Another exceptional piece was Cauleen Smith’s piece, “The Fullness of Time” (2008), which explored post-Katrina New Orleans from the perspective of a character who was sent from another world to learn about life on Earth. The piece is aesthetically brilliant, with footage of the landscape put into technicolor relief and rendered abstract to the point that we are forced into distance from the accumulations of trauma that we are being forced to confront. The cinematography is shaky, panning, saturated with color. It is a brilliant confrontation with the emotional distance that we experience from the trauma that occurs beneath our eyes, the Othering of people through the violence of tactless media coverage and adapted numbness towards the pain of others. We watch as, in footage-like reels, the people of New Orleans interact with a man who claims to be from the “lower 9th quadrant of the Fireworks Galaxy”—a reference to the Lower 9th Ward of New Orleans that was so devastated by Katrina in 2005. The composer Butch Morris adds subtle textures and otherworldly sequences into a narrative that is complex, poignant and strange.

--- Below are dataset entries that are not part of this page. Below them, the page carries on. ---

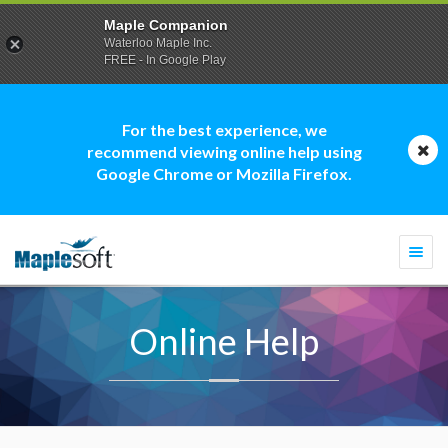
Maple Companion
Waterloo Maple Inc.
FREE - In Google Play
For the best experience, we
recommend viewing online help using
Google Chrome or Mozilla Firefox.
Togg
navi
Online Help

The artist Candice Lin has two of the most unexpected but aesthetically wonderful pieces in the show. Her piece “Memory (Study #2)” includes a species of mushrooms displayed in the “distilled communal piss” of those involved in working on the Zilkha exhibition, in a “twist on the historic practices of institutional critique” that “entangl[es] the community in the production of the artist’s work.” As apparently cringe-worthy as this technique is, it does present a wholly original and smart indictment of the museum institution. Urine, which once distilled loses its toxicity, becomes a substance that is rife for exploring systems of institutional filtration, systems that can implicitly drown out the voices of artists or of marginalized folks while appearing—as a liquid—to hydrate or support growth.
The part of the exhibit that fails to contribute much is the stromatolites themselves, which do not present much of an aesthetic texture, and seem to be there mostly for the purpose of situating the other pieces in nature, in a way that seems somewhat heavy-handed. However, despite this aspect falling short, the pieces present an eclectic but coherent examination of contemporary selfhood and the way in which, as humans and as organisms, we strive to understand ourselves.